Ömer Nasuhi Bilmen = Belki Kıyameti de tekzîp ettiler. Biz de Kıyameti tekzîp edenler için şiddetli bir ateş hazırladık.
Ömer Öngüt = Üstelik onlar kıyameti de yalanladılar. Biz o saati yalanlayanlara alevli bir ateş hazırladık.
Şaban Piriş = Onlar zaten (Kıyamet) saatini yalanlamışlardı. Kıyameti yalanlayanlar için alevli bir ateş hazırladık.
Sadık Türkmen = Aksine onlar kıyamet saatini yalanladılar. Biz de kıyamet saatini yalanlayan kimse için, çılgınca yanan bir ateş hazırladık.
Seyyid Kutub = Aslında onlar Kıyamet gününü yalanlamışlardır. Biz de Kıyamet gününü yalanlayanlara çılgın alevli bir ateş hazırladık.
Suat Yıldırım = Ayrıca onlar kıyameti de yalan saydılar. Kıyameti yalanlayana ise Biz alevli bir ateş hazırlardık.

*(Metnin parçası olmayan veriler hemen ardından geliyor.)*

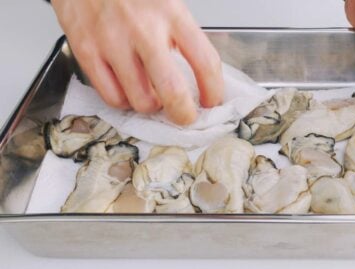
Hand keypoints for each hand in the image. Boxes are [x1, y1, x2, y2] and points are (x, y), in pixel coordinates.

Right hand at [51, 0, 223, 124]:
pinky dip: (124, 101)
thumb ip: (183, 35)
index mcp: (171, 13)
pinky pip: (111, 97)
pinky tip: (128, 90)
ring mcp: (112, 41)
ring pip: (140, 101)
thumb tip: (200, 76)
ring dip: (151, 106)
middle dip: (183, 113)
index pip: (205, 61)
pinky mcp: (85, 50)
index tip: (212, 101)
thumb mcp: (167, 2)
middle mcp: (143, 29)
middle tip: (184, 116)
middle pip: (172, 91)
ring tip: (151, 95)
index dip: (213, 90)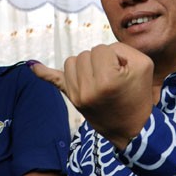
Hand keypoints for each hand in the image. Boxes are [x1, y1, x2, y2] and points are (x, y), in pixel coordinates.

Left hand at [30, 43, 154, 147]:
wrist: (133, 127)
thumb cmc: (139, 93)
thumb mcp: (142, 64)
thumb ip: (120, 48)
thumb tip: (96, 52)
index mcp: (107, 80)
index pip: (102, 49)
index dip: (116, 57)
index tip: (124, 73)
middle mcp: (88, 89)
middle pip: (85, 54)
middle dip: (101, 61)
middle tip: (115, 79)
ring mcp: (77, 96)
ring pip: (72, 62)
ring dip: (86, 66)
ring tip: (100, 79)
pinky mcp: (72, 99)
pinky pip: (55, 81)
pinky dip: (44, 73)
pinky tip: (33, 66)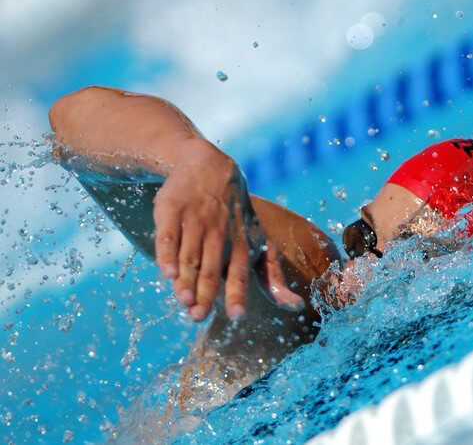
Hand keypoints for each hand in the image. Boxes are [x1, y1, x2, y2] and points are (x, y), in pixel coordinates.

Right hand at [152, 142, 301, 320]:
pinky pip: (169, 236)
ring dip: (187, 279)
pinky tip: (167, 272)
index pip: (240, 273)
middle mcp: (219, 234)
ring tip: (185, 301)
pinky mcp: (172, 210)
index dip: (238, 294)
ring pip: (191, 256)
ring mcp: (196, 221)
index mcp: (240, 244)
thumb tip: (295, 306)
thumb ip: (272, 275)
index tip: (236, 314)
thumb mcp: (259, 241)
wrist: (208, 166)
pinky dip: (167, 254)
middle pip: (213, 268)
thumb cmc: (236, 216)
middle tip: (198, 316)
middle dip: (206, 293)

Süleyman Ateş = Onlar (senin hakkında o yakışıksız sözleri söylemekle kalmadılar) bilakis, (Duruşma) sâ'ati(ni) de yalanladılar. Biz (Duruşma) sâ'ati(ni) yalanlayanlara alevli bir ateş hazırlamışızdır.
Tefhim-ul Kuran = Hayır, onlar kıyamet saatini yalanladılar; biz kıyamet saatini yalan sayanlara çılgınca yanan bir ateş hazırladık.
Ümit Şimşek = Aslında onlar kıyameti yalanladılar. Biz ise, kıyameti yalanlayanlar için alevli bir ateş hazırladık.
Yaşar Nuri Öztürk = İş onların söyledikleri gibi değil. Onlar o kıyamet saatini yalanladılar. Ve biz, kıyamet saatini yalanlayanlara alevli bir ateş hazırlamışızdır.
İskender Ali Mihr = Hayır, onlar o saati (kıyâmeti) yalanladılar. Ve Biz, o saati tekzip edenlere (yalanlayanlara), alevli ateş (cehennem) hazırladık.
İlyas Yorulmaz = Onlar kıyamet gününü yalanlıyorlar. Bizde kıyamet gününü yalanlayanlar için yakıcı ateşi hazırladık.